Сглотнул. Закрыв глаза, голову откинул, ожидая милости.

Долго ждать и не заставили.

Осторожно подсадил Кудрявчик мертвого, наклонил чуть – не упал бы до времени; Бушок копье к плечу прислонил и рухнул в снег, снова слился с белым, как не было. Пустым-пусто на пороше, и сидит сторож, притомившись…

– Э, ипташ! – от соседнего костра.

– Айбэт, айбэт…

…Великое дело – почин; дальше без задержек пошло. От внешних костров к берегу прокрались бесшумно, растворившись в белизне сугробов, обрывках огня и клочьях тьмы. Лишь единожды встрепенулся было часовой у палатки – себе же на беду: прыгнул Бушок, ткнул коротко и снова в снег нырнул; татарин только охнул чуть слышно и остался сидеть, разве что руки опустил. Утром только увидят и поймут поганцы: окоченел уже парень, а после под левой лопаткою и дырочка сыщется, вовсе не заметная на тулупе.
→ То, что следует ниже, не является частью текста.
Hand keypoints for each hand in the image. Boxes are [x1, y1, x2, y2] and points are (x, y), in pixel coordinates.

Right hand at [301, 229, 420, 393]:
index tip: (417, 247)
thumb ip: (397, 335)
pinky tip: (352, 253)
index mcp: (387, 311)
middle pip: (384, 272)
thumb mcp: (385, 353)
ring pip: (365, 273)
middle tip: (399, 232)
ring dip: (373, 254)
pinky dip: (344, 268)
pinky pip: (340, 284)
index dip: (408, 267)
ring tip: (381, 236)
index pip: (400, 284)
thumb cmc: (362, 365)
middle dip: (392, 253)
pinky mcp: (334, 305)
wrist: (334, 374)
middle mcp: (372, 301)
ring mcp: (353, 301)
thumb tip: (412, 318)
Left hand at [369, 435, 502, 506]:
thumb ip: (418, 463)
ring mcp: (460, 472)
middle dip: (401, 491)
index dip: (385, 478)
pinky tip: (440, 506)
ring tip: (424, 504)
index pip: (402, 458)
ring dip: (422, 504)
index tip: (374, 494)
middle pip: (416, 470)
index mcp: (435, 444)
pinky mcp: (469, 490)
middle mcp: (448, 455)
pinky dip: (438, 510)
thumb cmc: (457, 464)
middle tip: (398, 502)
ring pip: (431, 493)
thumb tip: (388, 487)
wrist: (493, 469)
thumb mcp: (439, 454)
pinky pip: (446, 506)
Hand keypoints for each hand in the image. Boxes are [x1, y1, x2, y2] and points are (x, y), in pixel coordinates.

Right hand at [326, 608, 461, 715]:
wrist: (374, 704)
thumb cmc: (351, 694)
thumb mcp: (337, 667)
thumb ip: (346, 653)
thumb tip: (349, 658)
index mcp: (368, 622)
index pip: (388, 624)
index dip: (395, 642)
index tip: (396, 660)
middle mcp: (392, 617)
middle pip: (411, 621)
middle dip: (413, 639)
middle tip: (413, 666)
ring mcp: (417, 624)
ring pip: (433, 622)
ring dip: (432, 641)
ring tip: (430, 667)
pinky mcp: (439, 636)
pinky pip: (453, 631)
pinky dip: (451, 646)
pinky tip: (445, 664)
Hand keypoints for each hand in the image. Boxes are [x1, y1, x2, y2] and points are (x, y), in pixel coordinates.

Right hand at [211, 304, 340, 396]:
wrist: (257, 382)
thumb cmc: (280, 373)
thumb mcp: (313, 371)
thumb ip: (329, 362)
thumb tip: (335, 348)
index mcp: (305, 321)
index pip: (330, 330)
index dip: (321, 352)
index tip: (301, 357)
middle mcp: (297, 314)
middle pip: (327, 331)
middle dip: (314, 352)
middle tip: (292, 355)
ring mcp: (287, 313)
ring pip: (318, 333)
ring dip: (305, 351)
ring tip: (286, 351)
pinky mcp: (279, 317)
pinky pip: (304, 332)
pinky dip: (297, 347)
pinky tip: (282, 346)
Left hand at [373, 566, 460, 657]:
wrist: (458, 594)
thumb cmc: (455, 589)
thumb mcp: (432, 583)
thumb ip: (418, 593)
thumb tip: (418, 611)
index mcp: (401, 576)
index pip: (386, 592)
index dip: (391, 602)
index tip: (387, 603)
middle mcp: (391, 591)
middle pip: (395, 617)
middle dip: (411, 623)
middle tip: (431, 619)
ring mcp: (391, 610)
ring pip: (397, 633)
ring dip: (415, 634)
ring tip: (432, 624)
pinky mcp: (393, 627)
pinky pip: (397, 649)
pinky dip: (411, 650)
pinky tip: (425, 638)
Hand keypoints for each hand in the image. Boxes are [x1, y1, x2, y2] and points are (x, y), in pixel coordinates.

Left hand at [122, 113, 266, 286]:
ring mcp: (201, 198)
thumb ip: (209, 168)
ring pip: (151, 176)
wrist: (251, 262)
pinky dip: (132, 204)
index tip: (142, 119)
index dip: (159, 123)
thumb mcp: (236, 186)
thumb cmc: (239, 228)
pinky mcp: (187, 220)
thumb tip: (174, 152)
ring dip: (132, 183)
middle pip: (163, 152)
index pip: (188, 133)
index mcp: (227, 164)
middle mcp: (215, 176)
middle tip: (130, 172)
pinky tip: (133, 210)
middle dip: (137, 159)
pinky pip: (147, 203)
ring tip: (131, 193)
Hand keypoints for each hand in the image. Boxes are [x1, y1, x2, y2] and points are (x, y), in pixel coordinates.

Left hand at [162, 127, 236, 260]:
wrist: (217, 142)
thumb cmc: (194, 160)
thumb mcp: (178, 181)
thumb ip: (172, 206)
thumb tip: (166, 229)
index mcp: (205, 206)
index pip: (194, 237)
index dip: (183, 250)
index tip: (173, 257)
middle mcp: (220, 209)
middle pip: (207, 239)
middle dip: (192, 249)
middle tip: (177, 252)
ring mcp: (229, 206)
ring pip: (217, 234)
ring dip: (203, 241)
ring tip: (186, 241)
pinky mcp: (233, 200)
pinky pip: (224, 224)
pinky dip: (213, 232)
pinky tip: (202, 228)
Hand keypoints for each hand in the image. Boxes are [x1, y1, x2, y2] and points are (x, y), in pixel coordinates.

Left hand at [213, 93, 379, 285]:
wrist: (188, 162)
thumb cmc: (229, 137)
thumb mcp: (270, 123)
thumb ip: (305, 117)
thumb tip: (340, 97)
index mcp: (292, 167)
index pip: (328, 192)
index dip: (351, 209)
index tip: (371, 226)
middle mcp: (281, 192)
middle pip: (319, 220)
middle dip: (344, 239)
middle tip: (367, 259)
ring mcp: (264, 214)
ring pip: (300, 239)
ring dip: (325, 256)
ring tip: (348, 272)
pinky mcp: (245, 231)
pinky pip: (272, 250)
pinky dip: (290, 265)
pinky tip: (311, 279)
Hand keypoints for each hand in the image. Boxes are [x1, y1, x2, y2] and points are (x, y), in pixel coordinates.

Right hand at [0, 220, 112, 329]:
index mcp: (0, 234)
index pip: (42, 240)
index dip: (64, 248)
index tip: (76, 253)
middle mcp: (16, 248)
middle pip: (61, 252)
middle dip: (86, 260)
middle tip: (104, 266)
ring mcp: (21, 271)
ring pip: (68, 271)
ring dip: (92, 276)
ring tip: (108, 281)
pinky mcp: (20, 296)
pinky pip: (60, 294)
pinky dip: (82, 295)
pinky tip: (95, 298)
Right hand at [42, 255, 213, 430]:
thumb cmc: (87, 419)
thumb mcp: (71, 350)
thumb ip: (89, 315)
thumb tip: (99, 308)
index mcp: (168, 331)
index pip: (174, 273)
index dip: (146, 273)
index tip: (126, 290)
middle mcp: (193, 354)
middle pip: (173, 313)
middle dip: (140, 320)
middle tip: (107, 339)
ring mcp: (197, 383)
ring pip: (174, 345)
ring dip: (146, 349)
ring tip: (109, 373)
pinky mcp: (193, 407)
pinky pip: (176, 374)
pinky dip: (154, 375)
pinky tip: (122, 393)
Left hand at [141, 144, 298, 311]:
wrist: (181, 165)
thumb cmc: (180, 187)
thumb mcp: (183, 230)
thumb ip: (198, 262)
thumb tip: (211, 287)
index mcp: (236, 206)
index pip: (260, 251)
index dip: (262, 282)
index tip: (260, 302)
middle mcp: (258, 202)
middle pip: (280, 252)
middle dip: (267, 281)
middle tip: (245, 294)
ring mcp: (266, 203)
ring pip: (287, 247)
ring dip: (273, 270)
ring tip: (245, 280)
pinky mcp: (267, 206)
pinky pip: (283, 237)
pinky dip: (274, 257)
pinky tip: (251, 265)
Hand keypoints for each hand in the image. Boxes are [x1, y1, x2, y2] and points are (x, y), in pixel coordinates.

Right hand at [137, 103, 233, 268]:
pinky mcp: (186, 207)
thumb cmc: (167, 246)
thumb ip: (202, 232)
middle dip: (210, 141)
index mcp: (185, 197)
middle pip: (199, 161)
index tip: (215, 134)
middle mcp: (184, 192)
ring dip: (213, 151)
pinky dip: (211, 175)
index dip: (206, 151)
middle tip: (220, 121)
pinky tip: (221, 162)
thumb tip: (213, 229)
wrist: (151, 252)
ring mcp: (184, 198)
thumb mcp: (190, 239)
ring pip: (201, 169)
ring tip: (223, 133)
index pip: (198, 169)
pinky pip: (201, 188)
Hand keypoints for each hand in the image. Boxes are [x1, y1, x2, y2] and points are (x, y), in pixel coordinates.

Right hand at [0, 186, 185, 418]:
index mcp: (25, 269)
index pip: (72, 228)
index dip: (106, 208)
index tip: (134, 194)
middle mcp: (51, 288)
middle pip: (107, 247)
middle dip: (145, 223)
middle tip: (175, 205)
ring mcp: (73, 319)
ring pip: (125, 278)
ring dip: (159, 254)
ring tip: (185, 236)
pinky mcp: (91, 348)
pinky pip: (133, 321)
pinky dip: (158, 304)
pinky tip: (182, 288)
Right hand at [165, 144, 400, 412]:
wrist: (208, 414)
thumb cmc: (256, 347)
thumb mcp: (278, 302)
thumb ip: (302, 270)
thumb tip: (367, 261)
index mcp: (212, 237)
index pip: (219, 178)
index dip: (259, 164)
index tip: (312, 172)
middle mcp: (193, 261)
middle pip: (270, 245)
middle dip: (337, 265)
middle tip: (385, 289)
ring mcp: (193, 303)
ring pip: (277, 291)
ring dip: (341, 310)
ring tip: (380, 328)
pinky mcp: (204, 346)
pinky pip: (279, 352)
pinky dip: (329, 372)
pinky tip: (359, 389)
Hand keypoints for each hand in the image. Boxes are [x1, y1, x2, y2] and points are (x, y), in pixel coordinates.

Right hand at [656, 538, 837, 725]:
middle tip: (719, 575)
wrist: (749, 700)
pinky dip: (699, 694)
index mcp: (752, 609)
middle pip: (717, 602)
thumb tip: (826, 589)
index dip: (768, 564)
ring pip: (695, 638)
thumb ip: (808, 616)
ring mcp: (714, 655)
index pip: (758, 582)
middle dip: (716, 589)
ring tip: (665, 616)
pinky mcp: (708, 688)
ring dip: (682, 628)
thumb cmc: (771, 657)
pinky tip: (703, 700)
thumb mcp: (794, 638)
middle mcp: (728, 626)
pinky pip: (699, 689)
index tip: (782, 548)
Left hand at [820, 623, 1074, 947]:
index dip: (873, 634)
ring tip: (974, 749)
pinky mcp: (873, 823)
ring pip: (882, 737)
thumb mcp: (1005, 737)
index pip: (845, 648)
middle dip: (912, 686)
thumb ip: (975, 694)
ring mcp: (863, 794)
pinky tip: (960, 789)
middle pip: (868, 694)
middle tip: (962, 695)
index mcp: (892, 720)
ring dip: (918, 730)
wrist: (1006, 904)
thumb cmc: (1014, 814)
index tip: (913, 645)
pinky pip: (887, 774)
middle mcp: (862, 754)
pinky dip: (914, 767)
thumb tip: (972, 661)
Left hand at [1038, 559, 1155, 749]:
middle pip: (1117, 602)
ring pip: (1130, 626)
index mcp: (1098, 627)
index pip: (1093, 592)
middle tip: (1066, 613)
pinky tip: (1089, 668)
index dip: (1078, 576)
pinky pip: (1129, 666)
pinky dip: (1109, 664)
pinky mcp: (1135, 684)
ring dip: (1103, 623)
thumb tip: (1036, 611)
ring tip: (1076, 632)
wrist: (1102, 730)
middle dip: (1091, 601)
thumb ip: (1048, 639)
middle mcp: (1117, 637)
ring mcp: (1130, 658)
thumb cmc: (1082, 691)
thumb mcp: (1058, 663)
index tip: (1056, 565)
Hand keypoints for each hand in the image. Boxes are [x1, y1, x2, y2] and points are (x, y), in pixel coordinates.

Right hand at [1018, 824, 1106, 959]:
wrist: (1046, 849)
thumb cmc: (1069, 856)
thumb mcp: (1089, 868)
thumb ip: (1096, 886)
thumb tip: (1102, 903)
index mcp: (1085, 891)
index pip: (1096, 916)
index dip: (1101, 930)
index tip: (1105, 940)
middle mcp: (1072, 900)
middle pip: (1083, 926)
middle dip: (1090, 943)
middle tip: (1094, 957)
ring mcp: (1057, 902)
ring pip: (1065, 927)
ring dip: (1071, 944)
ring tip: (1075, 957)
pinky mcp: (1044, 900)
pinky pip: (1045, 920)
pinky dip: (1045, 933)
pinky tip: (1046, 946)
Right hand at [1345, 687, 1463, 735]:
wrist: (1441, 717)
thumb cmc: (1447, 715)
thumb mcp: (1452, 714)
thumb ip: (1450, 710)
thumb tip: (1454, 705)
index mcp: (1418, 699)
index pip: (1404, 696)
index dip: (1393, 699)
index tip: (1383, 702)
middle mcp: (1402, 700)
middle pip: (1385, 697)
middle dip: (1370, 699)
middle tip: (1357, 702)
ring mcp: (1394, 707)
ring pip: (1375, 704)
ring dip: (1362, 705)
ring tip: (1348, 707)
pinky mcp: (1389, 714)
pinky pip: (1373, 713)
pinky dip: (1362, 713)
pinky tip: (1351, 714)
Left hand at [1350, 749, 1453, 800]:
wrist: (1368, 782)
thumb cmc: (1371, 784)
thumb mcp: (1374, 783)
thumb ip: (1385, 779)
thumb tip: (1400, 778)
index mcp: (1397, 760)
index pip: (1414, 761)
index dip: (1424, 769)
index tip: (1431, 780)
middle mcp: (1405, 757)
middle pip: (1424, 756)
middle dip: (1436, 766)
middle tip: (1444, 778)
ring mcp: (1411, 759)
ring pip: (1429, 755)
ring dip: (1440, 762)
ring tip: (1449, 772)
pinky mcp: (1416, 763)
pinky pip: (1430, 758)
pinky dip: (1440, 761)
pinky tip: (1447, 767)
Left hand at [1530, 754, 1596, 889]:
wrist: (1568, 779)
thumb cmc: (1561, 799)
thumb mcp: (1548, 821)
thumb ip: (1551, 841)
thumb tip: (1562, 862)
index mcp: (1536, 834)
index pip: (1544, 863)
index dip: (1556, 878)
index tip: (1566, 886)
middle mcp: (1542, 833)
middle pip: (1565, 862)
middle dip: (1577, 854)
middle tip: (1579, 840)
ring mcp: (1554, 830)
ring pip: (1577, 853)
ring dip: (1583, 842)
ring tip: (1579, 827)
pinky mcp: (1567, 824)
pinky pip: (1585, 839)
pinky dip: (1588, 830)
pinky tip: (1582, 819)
Страшное дело – свиное шило в умелой руке…

Мороками[44] проползли к большому шатру. Как раз выходил оттуда молодой татарин в волчьей шапке; знакомец! – не раз гарцевал под стенами, кулаком грозил. Долетела невнятная речь с провизгом, смиренно побубнили караульщики, и расплылся ирод во тьме. Эх, жаль, не по его душу пришли!

Заползли к шатру с изнанки, от реки.

– Режь, Кудрявчик…

Нож мягко проткнул войлок, пошел вниз бесшумно; пахнуло из щели спертым теплом немытых тел и мясного варева. Заглянув, увидели: он, боярин, на овчине лежит, руки вытянуты, лик заострился, дыханье рваное. Не зря, выходит, не выводили сегодня к стенам: покойника как поднять? А рядом – татарище седой; тряпицу окунает в мису глиняную и духмяным отваром страдальцу лоб вытирает. Вот отставил, бубен взял; загудела кожа, отозвалась низким гудом, звякнули бирюльки медные… и задышал боярин ровнее.